Musharraf narrowly survived two al Qaeda inspired attempts on his life in December 2003, and another plot against him was thwarted in the southern port city of Karachi in early 2002. On Monday, Pakistani security forces, acting on information from U.S. agents, caught Libyan Abu Faraj Farj al Liby. President George Bush described Liby as one of Osama bin Laden's top generals, and his capture fired up hopes that investigators might soon zero-in on the al Qaeda leader or his deputy Ayman al-Zawahri.

Pakistan says Liby planned the attacks on Musharraf. Though Liby is still being interrogated, sources say it was the recapture last week of Mushtaq Ahmed, who escaped custody in December after being sentenced to death for his role in one the assassination attempts that unleashed the follow-up arrests.

When the arrests took place remains hazy. But ten suspects, said to have been targeting Musharraf, were seized close to the eastern city of Lahore sometime in the last two weeks.
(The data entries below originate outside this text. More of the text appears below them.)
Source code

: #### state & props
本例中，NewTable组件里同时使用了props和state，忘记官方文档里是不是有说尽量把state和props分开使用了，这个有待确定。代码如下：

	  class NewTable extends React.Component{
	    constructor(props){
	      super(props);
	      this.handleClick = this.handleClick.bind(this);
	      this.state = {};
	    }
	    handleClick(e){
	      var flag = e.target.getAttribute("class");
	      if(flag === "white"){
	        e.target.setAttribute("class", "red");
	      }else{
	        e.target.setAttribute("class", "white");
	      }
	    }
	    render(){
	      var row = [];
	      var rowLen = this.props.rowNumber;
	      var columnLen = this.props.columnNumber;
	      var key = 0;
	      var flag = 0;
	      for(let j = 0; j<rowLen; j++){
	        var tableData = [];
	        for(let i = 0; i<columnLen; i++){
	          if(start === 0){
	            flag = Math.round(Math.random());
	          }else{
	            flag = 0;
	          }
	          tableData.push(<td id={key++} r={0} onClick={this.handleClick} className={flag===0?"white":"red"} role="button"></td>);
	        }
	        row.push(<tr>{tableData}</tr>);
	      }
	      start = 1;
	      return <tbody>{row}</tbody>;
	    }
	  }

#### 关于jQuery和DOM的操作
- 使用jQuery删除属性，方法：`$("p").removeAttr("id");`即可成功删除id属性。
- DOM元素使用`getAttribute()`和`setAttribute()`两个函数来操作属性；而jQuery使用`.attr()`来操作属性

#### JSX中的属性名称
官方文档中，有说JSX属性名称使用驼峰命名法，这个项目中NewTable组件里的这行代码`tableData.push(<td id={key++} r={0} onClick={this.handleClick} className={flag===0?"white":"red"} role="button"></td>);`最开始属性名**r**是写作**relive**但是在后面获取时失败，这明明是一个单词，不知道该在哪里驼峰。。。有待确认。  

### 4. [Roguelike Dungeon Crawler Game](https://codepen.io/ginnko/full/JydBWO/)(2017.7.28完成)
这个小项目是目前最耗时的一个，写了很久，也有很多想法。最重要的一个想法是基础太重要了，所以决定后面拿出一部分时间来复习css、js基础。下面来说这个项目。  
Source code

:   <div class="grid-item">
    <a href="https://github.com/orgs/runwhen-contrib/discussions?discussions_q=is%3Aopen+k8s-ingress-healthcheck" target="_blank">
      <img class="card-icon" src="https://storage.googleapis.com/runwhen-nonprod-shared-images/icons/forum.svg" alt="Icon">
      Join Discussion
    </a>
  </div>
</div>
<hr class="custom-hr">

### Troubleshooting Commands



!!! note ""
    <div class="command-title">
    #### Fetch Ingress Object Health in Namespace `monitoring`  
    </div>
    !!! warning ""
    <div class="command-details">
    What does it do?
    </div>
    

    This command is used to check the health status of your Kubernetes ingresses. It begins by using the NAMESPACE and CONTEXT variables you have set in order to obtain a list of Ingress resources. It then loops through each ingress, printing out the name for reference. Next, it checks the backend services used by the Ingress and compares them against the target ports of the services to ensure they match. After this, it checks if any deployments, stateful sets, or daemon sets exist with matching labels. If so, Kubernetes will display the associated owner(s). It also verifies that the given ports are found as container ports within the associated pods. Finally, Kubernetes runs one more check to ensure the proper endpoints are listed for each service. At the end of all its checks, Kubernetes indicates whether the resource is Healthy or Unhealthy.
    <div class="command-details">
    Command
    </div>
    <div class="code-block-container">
On Friday, security forces caught four al Qaeda-linked suspects in Peshawar, the capital of North West Frontier Province (NWFP), intelligence sources said. Liby and up to four other accomplices were run to ground elsewhere in NWFP, and eight more were caught in the province.

Its own ranks decimated in the last four years, al Qaeda has increasingly relied on Pakistani militants who share its world view to act as foot soldiers. "There's a lot of individuals now locked in a grim personal struggle for revenge," said a retired Lieutenant-General Hamid Gul, a former head of Pakistan's military intelligence, who believes his successors made a tactical error in breaking up militant organisations they once held some sway over.

Intelligence officials said several suspects arrested near Lahore belonged to Sunni Muslim militant group Jaish-e-Mohammed, and some were once prisoners of feared Afghan commander General Abdul Rashid Dostum after the fall of the Taliban in 2001. Al Liby's network recruited several Pakistani Taliban released by Afghanistan, who returned home embittered by what they saw as Musharraf's betrayal of the Islamist cause. "They were from the second batch of prisoners freed from Afghanistan's Shiberghan prison," one official told Reuters on condition of anonymity. "On their return to Pakistan, they were jailed here for a few weeks and then cleared and freed by the agencies," he said.

A suicide car bomber in one of the attacks on Musharraf was a Kashmiri who had been Dostum's prisoner, according to sources. Dostum, a military adviser to Afghan President Hamid Karzai, was cited for war crimes by rights groups, after hundreds of Taliban fighters reportedly perished -- suffocated inside sealed shipping containers -- at Shiberghan prison. Dostum survived a Taliban suicide bomb attack in January.